**Extrait de page**
..............................

Dans l’article du 11 septembre 1974, Bernard Chapuis parle de Coluche, né Michel Colucci (1944-1986), après avoir vu son spectacle au « Caf’ Conc » : « Coluche, c’est le lexique de ceux qui ne savent pas parler, qui n’ont rien à dire, et qui racontent des histoires pour meubler les vides […] L’histoire d’un mec qui ne parvient pas à raconter son histoire ou qui l’a comprise de travers […] Bref, on ne s’ennuie pas avec Coluche, d’autant qu’avec sa salopette à raies, ses lunettes de métal et sa voix désagréable, ce petit bout d’homme a l’art de mélanger les hésitations et de parler de vessies pour décrire des lanternes ».

La carrière de Coluche fut courte mais dense, avec des hauts et des bas. Il aura touché à tout : chansons, sketchs, radio, télé, cinéma, politique, humanitaire… avec des succès divers. Capable, par exemple, de jouer dans bien des « nanars » mais de remporter le César du meilleur acteur en 1984 pour « Tchao Pantin », dans un rôle dramatique. Tour à tour provocateur ou agitateur, pathétique un soir dans « Droit de réponse » de Michel Polac, puis exubérant lors du mariage bidon avec Thierry Le Luron, singeant celui d’Yves Mourousi.
Lui qui était issu d’un milieu défavorisé (« Je ne suis pas un nouveau riche, je suis un ancien pauvre ») fonde les « restos du cœur » en 1985. Cette association – initialement conçue pour une durée provisoire pour pallier les carences sociales – est aujourd’hui une initiative pérenne, qui aide les plus démunis.

..............................

**Consigne**
Poursuivez le texte sur Coluche à la suite de sa dernière phrase. Les entrées qui suivent proviennent d'une autre source.

**Lignes de données**
..............................

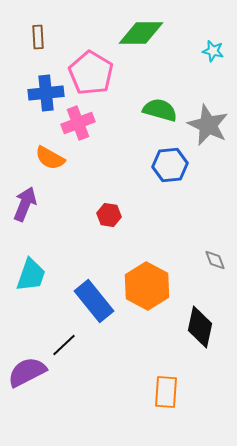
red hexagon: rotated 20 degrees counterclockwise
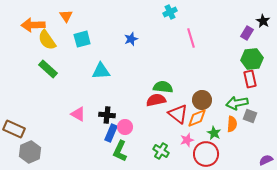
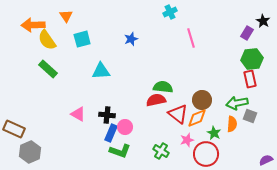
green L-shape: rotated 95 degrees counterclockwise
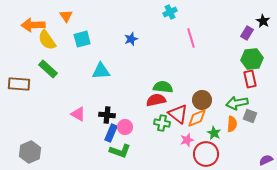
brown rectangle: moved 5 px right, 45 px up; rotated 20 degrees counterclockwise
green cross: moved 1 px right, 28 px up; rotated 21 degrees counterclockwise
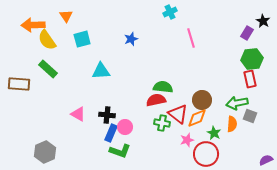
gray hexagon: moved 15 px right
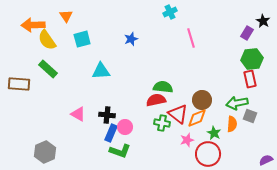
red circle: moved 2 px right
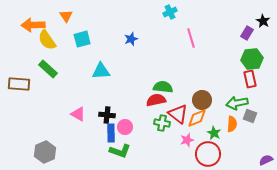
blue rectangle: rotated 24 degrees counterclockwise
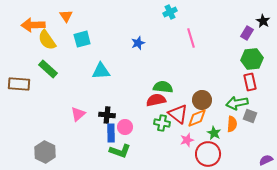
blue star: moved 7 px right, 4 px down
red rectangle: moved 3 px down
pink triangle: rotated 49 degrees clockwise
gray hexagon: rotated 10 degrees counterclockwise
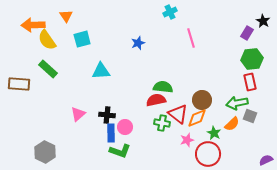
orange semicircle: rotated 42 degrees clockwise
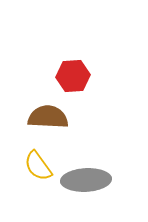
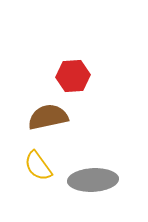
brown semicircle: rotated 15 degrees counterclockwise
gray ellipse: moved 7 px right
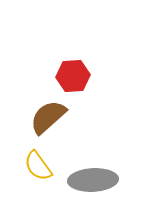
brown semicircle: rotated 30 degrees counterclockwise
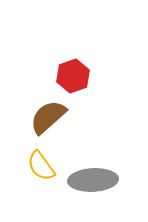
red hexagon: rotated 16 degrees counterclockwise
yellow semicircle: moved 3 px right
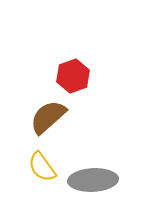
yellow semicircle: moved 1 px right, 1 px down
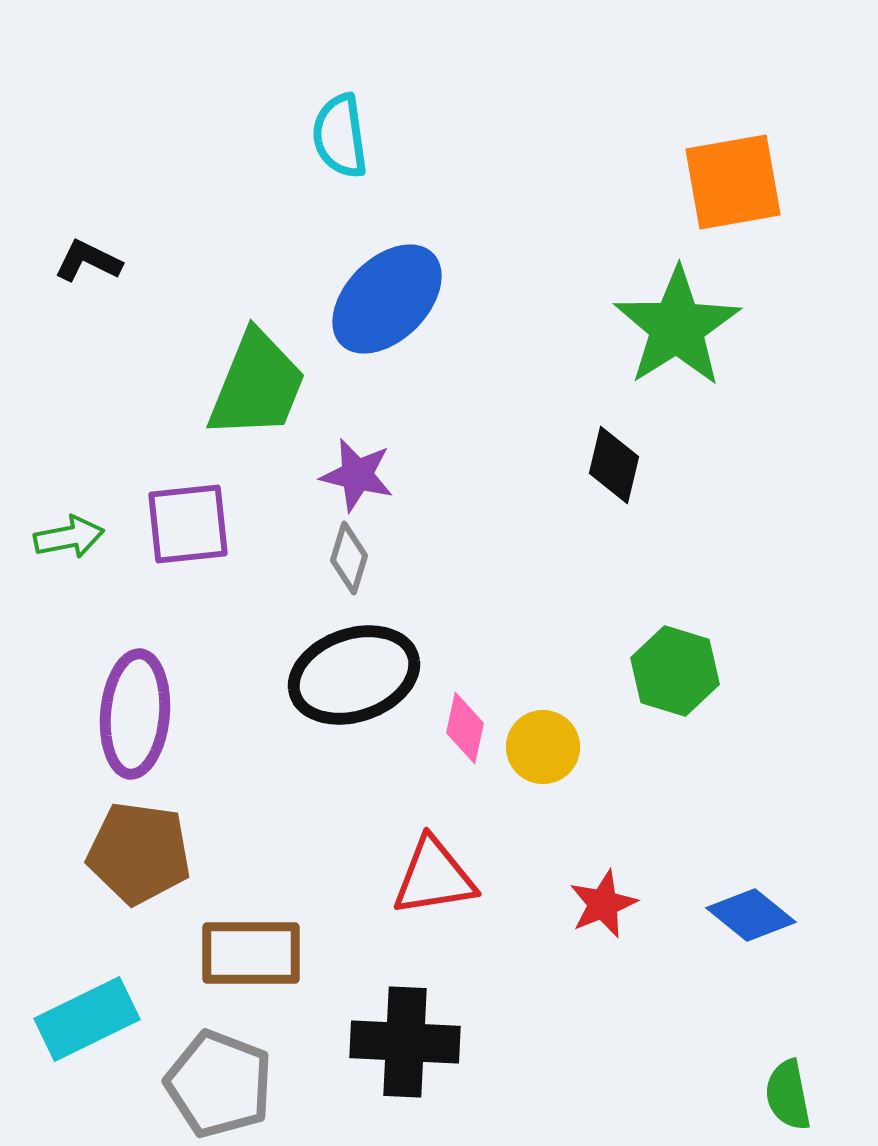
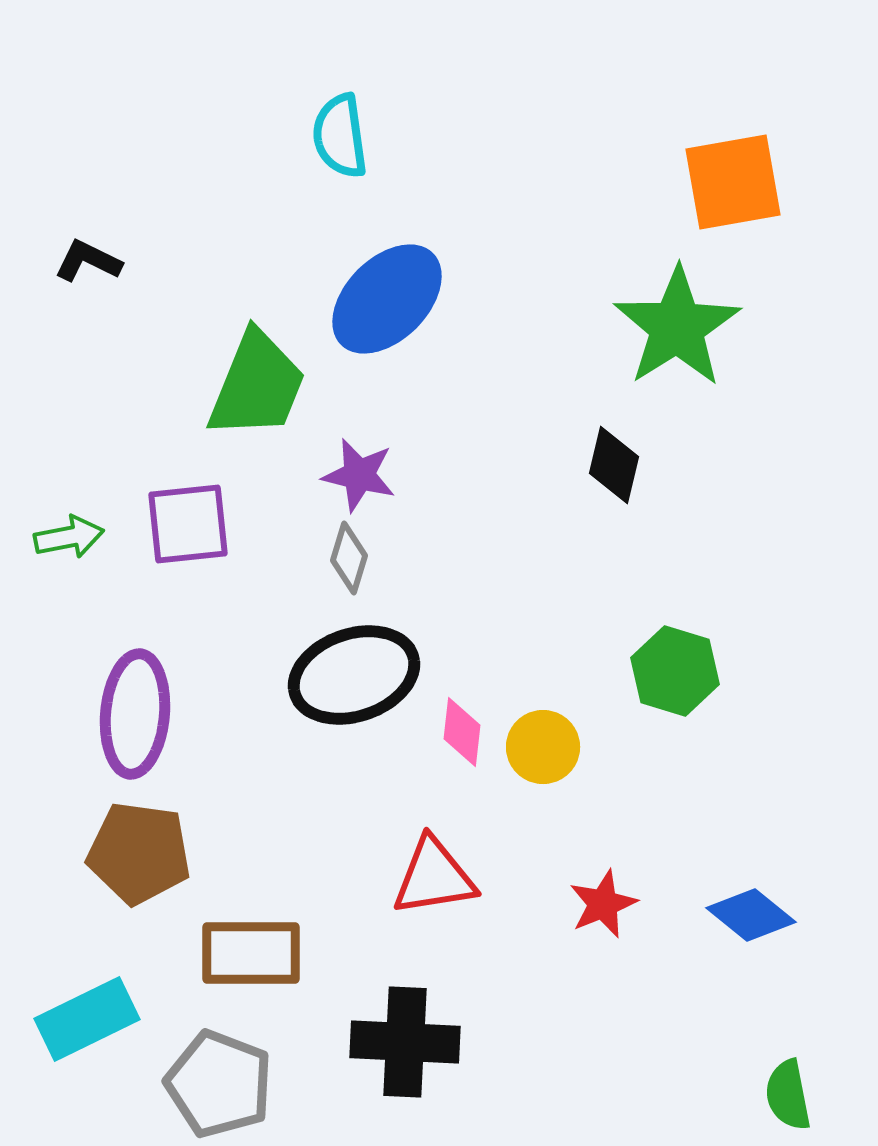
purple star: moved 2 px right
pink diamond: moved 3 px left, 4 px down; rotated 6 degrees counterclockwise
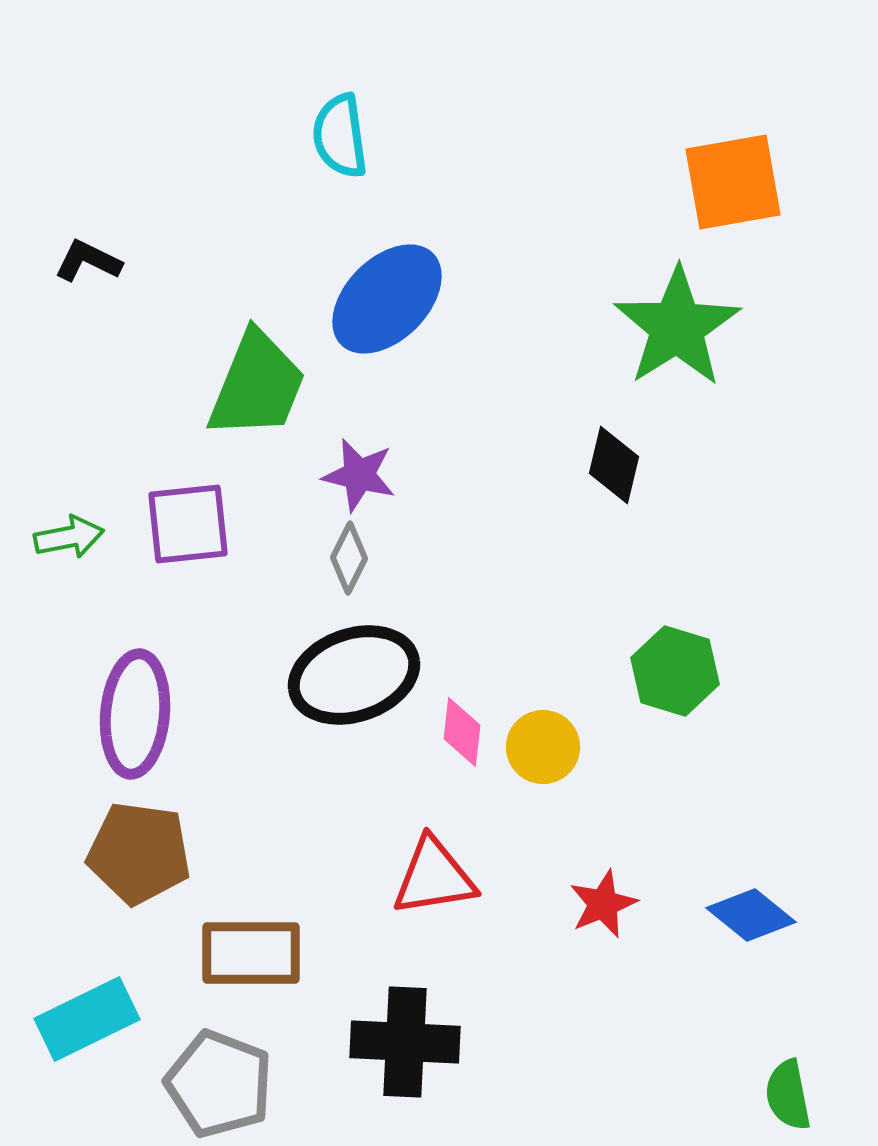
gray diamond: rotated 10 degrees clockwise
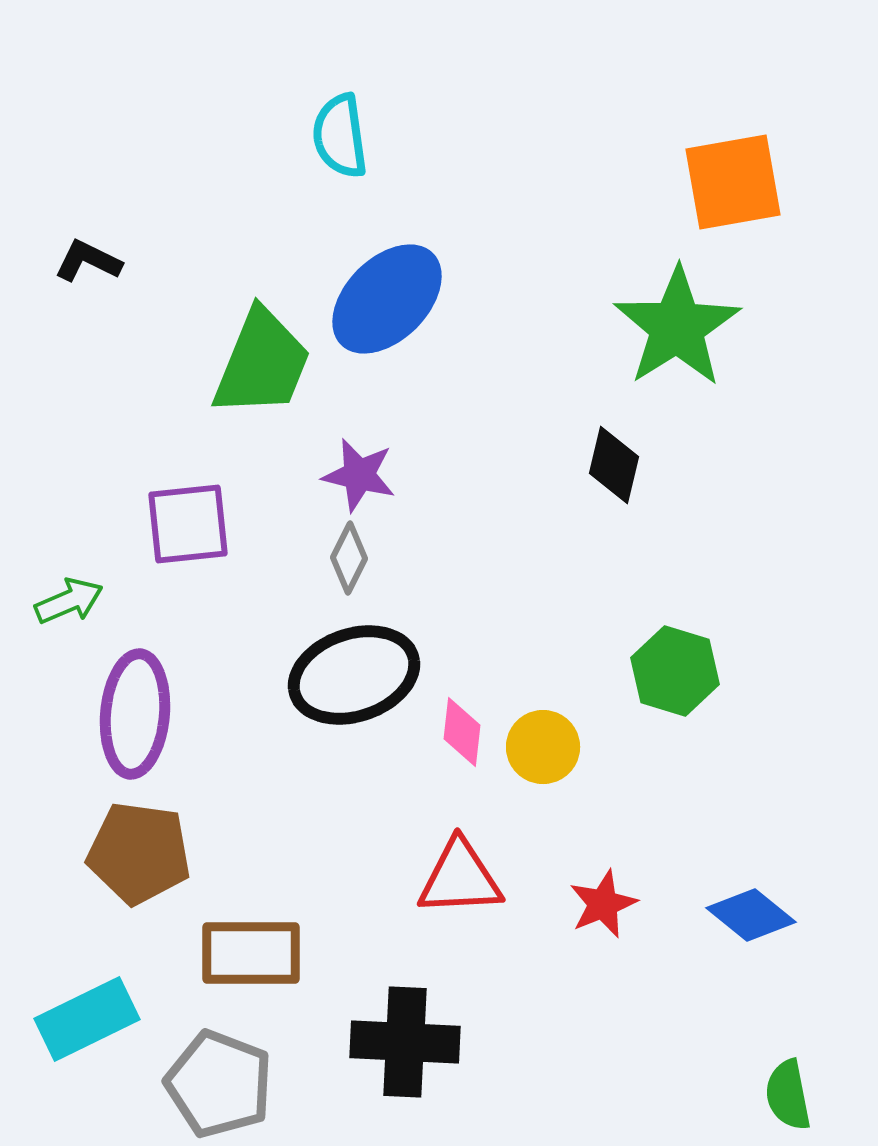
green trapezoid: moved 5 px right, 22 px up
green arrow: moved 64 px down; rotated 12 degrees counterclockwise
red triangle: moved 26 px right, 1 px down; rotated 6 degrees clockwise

..............................

**Résultat obtenu**
Le 19 juin 1986, Coluche quitte Cannes peu avant 16 heures pour rentrer à Opio sur une moto (Honda 1100 VFC), accompagné de deux amis. Sur la départementale 3 entre Valbonne et Châteauneuf-Grasse, alors que les trois motards s’apprêtent à croiser un semi-remorque benne venant en sens inverse, ce dernier, effectue un virage sec à gauche, en vue de traverser la route et entrer dans une décharge. Les deux autres motards ont le temps de freiner, mais Coluche, qui ne porte pas de casque, ne peut éviter la collision. Sa tête heurte l’avant-droit du véhicule de 38 tonnes, il est tué sur le coup, aux alentours de 16 h 30. Libération, le lendemain, sort un numéro spécial : « C’est un mec, y meurt ».

Dans le numéro 3426 du Canard enchaîné paru le 25 juin 1986, hommage lui est rendu, sans ambages, sans hypocrisie : « Un immigré italien se tue à moto contre un camion français, et voilà que toute la presse pleure à larmes chaudes, que c’en aurait fait marrer le défunt […] Pourquoi faire autant d’histoires autour de cet « histrion salace », ce « comique crasseux », voire ce « clown trivial » justement dénoncé par l’ami des braves gens, Max Clos, dans son édito du Figaro du 21/6 ? Indécente la réaction de François Mitterrand, qui a dit « Il était très fin, il avait une réflexion ». Dégueulasses, les propos de cet enfoiré de Léotard, qui ose parler du « goût amer d’un vide ». À se poiler, d’entendre Chirac exalter la « grande verve comique et satirique indiscutable » de cet ex-candidat à l’élection présidentielle de 1981, qui lançait des vents en guise de slogans, du genre « un pour tous, tous pourris » […] À l’époque, tous, de gauche à droite, en passant par le ventre, s’étaient récriés : « On ne plaisante pas avec l’élection du président « . Le mec n’a pas rigolé longtemps, ce n’était pas son truc. Il était vulgaire. Un max. Tellement qu’Europe 1, qui n’arrête pas de l’enterrer, lui avait filé le plus fabuleux des contrats pour raconter ses cacaphonies. L’idée des « restos du cœur », c’était tellement démagogique qu’on a vu toute la classe politique venir laper la bonne soupe en compagnie de Coluche sur TF 1 ».

Pour sa part, Coluche avait estimé, en 1980, que « Le Canard et lui-même étaient les seuls « subversifs en France » ».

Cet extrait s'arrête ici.